Chinese developers are facing the biggest liquidity test in more than four years, exacerbating challenges brought on by stringent funding restrictions and a prolonged profitability drop.
Cash reserves of the nation’s 50 largest-listed home builders were just enough to cover short-term debt as of June 30, the least since 2016 when China began deleveraging its economy, according to recent earnings data compiled by Bloomberg. That metric fell below 0.5 for eight companies, the most in four years, signalling greater risk.

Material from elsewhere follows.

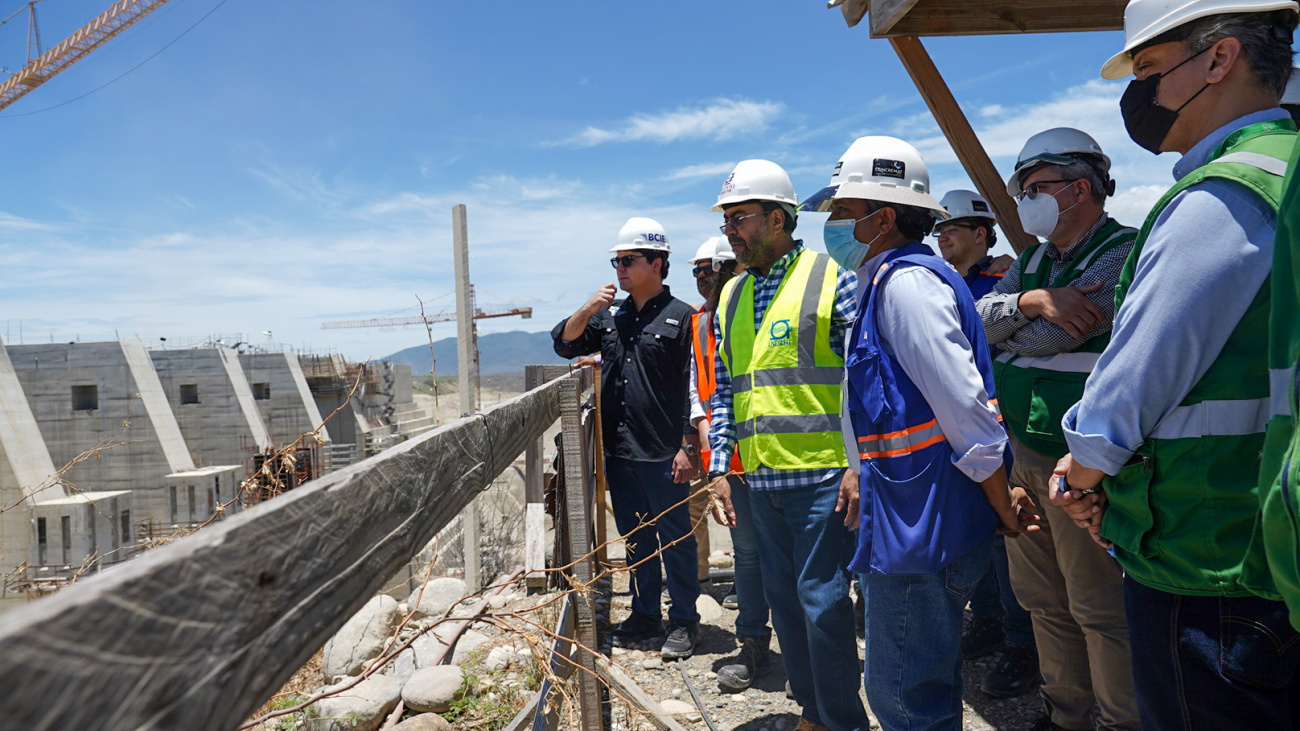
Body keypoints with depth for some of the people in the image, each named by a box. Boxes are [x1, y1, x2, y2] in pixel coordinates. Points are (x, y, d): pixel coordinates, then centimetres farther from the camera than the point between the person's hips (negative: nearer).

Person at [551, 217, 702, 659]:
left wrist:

Homebuilders also face renewed financing restrictions after a brief relaxation during the Covid-19 outbreak as policy makers seek to prevent asset bubbles that could destabilise the economy.
“It’s a bad signal for developers’ cash flow,” said Deng Hao, chief executive of Beijing GEC Asset Management.

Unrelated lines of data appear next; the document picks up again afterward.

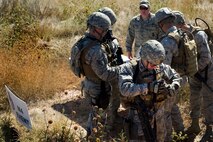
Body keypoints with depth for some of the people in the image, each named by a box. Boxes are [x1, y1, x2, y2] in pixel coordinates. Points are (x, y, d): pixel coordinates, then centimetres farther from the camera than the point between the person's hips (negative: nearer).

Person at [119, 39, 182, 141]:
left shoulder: (161, 67, -3)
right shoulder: (130, 69, -15)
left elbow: (176, 77, 13)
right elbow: (125, 88, -32)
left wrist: (173, 87, -10)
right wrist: (148, 87, -38)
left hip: (158, 117, 5)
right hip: (139, 118, -5)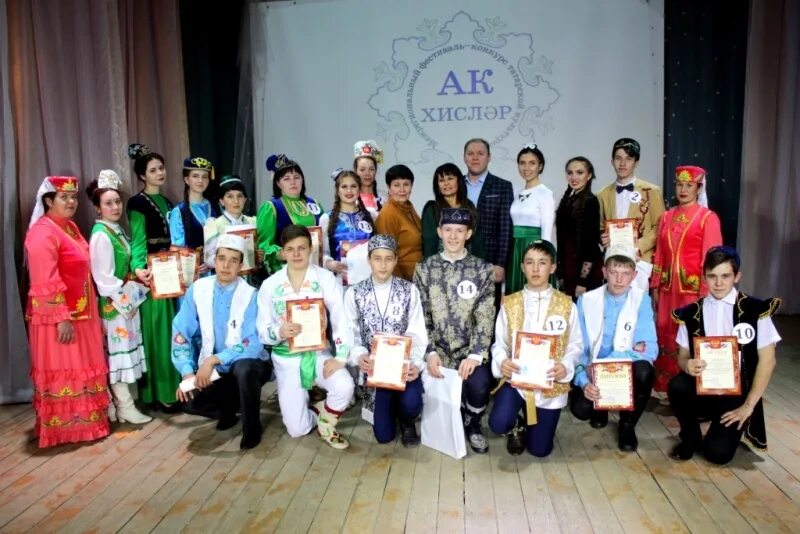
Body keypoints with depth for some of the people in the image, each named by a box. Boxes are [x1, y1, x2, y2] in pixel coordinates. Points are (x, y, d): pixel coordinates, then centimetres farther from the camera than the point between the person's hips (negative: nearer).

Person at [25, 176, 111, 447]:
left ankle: (82, 422, 29)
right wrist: (61, 318, -24)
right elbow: (46, 282, -22)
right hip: (57, 315, -9)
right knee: (61, 370, 2)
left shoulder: (69, 227, 12)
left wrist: (83, 312, 20)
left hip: (79, 313, 9)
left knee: (80, 367, 16)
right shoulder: (42, 233, -17)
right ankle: (62, 429, 15)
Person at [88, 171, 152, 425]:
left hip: (126, 301, 9)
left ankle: (119, 404, 22)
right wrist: (124, 304, -16)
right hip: (113, 304, -9)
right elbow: (104, 277, -20)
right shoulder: (101, 235, -17)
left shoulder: (117, 229, 10)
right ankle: (125, 408, 7)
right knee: (118, 353, -1)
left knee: (124, 353, 13)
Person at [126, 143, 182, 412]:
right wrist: (139, 268, -31)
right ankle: (160, 393, 5)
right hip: (153, 275, -8)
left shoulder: (167, 202, 16)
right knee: (157, 332, -3)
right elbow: (138, 242, -15)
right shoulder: (137, 203, -7)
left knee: (174, 330, 12)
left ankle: (173, 387, 22)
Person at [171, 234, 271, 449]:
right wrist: (187, 372, -15)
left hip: (248, 366, -4)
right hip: (212, 368, 4)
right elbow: (180, 333, -4)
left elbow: (252, 345, -24)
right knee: (188, 397, -20)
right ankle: (229, 405, 15)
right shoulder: (198, 289, -6)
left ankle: (252, 427, -10)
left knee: (244, 368, -37)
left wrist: (213, 360, -30)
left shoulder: (250, 296, -17)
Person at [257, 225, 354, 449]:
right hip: (287, 359, 0)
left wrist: (340, 357, -23)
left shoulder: (326, 278, -6)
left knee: (345, 387, -30)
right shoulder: (269, 285, -2)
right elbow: (262, 332, -3)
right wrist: (279, 332, -26)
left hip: (318, 353, 0)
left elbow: (341, 319, -12)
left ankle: (325, 421, 4)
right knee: (297, 429, -4)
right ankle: (294, 399, 32)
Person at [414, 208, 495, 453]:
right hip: (436, 349, 1)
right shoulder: (424, 269, 4)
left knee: (479, 385, -29)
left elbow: (485, 318, -5)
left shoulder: (483, 269, 1)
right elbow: (421, 317, 1)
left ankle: (472, 423, 7)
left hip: (469, 349, -1)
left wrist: (475, 355, -18)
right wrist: (429, 353, -12)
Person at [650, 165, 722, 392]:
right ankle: (667, 385, 21)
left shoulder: (708, 218, -4)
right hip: (668, 287, 5)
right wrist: (655, 287, 9)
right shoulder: (667, 217, 10)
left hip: (693, 287, -4)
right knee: (666, 335, 9)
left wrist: (705, 293, -11)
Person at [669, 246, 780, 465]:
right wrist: (687, 365, -22)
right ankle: (690, 437, 0)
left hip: (737, 393, -2)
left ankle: (734, 426, 20)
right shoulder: (691, 313, 0)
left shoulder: (756, 310, -7)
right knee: (677, 386, -31)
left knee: (718, 452, -17)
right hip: (702, 388, 2)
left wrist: (748, 406, -9)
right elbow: (682, 356, 4)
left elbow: (767, 360, -6)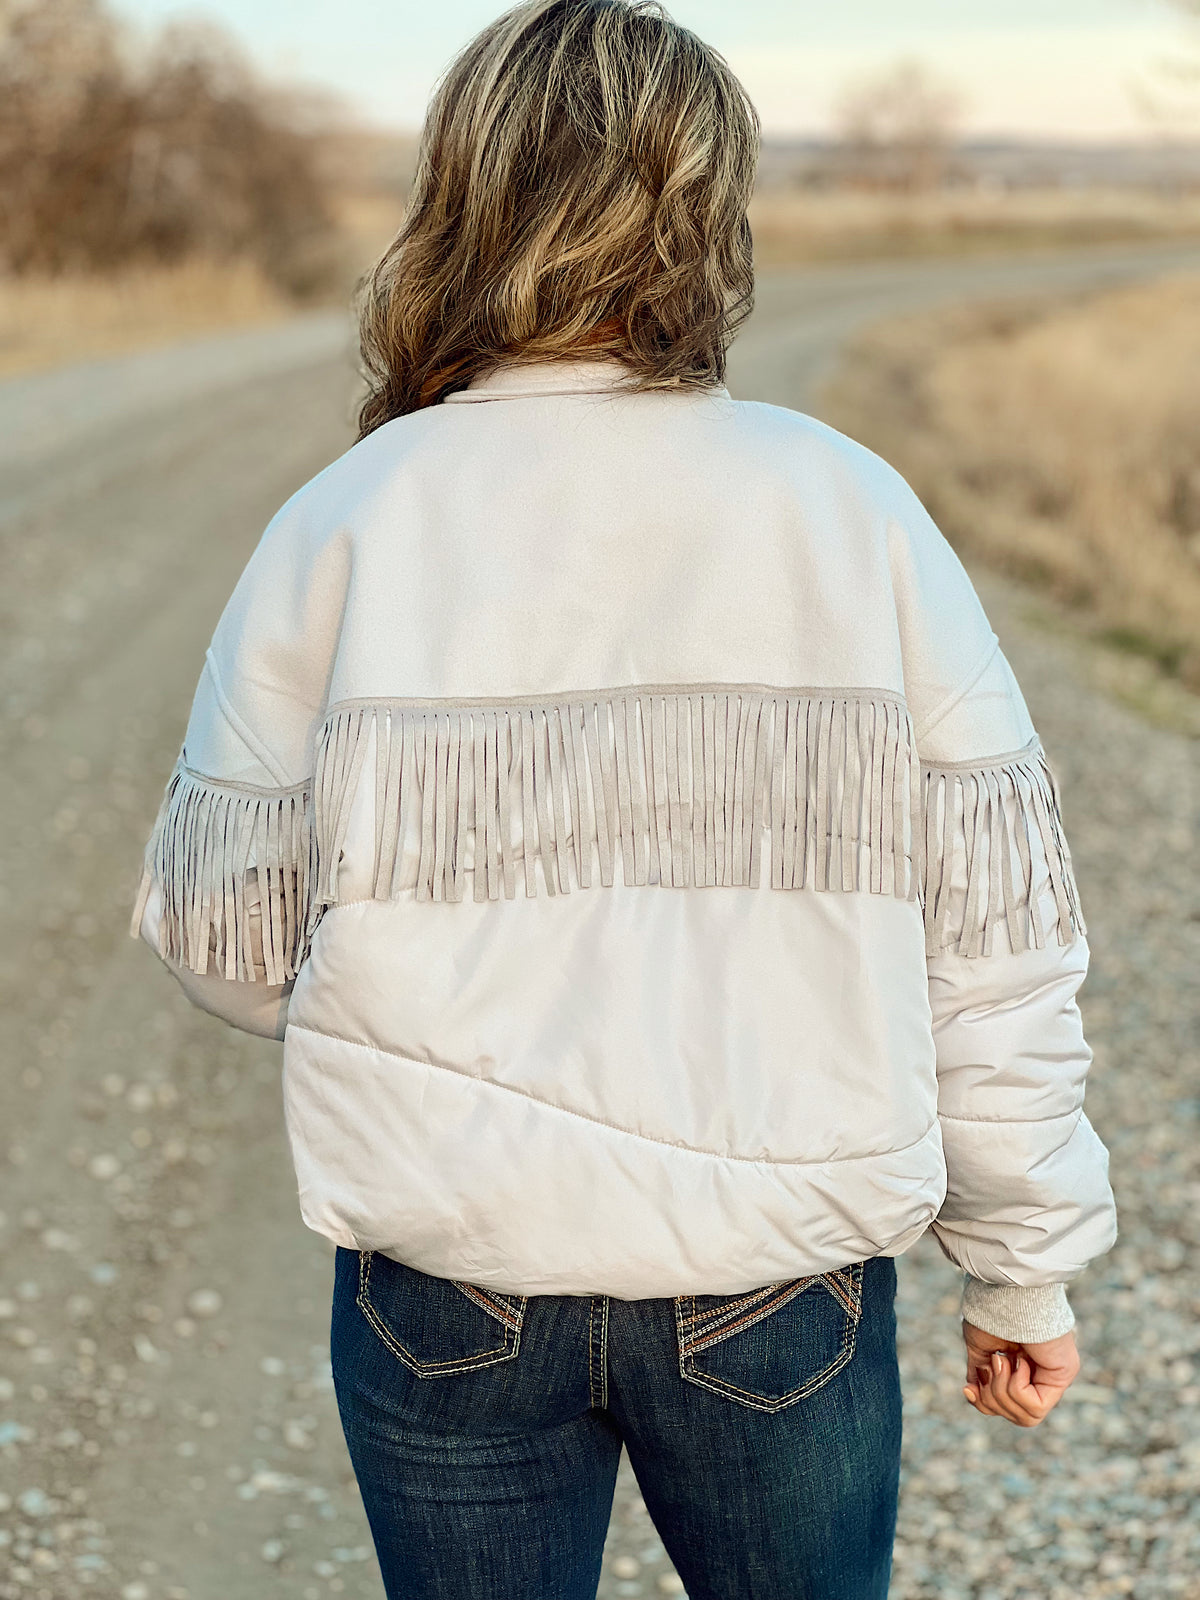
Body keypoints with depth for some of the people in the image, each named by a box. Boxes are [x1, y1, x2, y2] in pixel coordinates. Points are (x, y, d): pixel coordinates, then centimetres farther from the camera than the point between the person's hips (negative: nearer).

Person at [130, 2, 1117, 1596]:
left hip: (447, 1288, 0)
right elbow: (993, 936, -4)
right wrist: (1024, 1268, 7)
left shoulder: (346, 528, -8)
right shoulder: (854, 514, -7)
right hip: (786, 1282, 0)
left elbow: (226, 928, -1)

“Authorities are tightening the residential sector even with the pandemic. Developers that didn’t actively cut debt to control liquidity risks will face a stringent test.”
China’s housing watchdog and the central bank said last month they created draft rules to monitor developers’ capital. The proposal may lead to a tightening of overall financing, according to S&P Global Ratings. Already, China’s regulator of the vast interbank market took a step to curb the amount developers can raise, people familiar have said.
It’s bad timing for developers. Real estate firms nationwide face a record maturity of debt in the first quarter
next year. An equivalent of around $41 billion in local currency and US dollar bonds are due, according to data compiled by Bloomberg. This may heighten repayment pressure for builders with annual sales lower than 100 billion yuan, S&P analysts wrote in a note.
Their debt structure has also worsened. Among the top 50 developers, short-term borrowing was equivalent to 63% of long-term borrowing as of June, the highest proportion in five years, according to data compiled by Bloomberg.
Investors are closely monitoring credit risks after Tahoe Group Co, a high profile luxury developer, and a unit of Tianjin Real Estate Group Co, a state-owned residential builder, defaulted on local bonds, Deng said.
Almost all developers toed the party line at their earnings calls, vowing to pare borrowing or keep leverage in check. The most indebted builder, China Evergrande Group, pledged a substantial debt cut on all possible fronts by year end after a temporary failure to remake itself a leaner company.
Their plans to rein in debt will be hurt by the weakest profit growth in at least five years. The coronavirus slowed their pace of construction and stringent home-selling rules damped margins, raising concerns on the outlook.
Earnings at the top 50 edged up just 0.04% in the first half, the narrowest since at least 2015, according to data compiled by Bloomberg.
Gross margin at the three largest players, Country Garden Holdings Co, Evergrande and China Vanke Co shrank at least 2.9 percentage points from a year prior.
“As the government aims to keep home market stable, it’s not very likely for developers to expand gross margin in future,” Country Garden’s Chief Financial Officer Wu Bijun said. “We aim to increase net profit by controlling expenses and costs.”
Vanke, which saw its gross margin fall by 4.4 percentage points, estimated a further compression by year end.
Shares of 12 major Chinese developers listed in Hong Kong are trading at about 4.3 times forecast earnings, close to a nine-year low.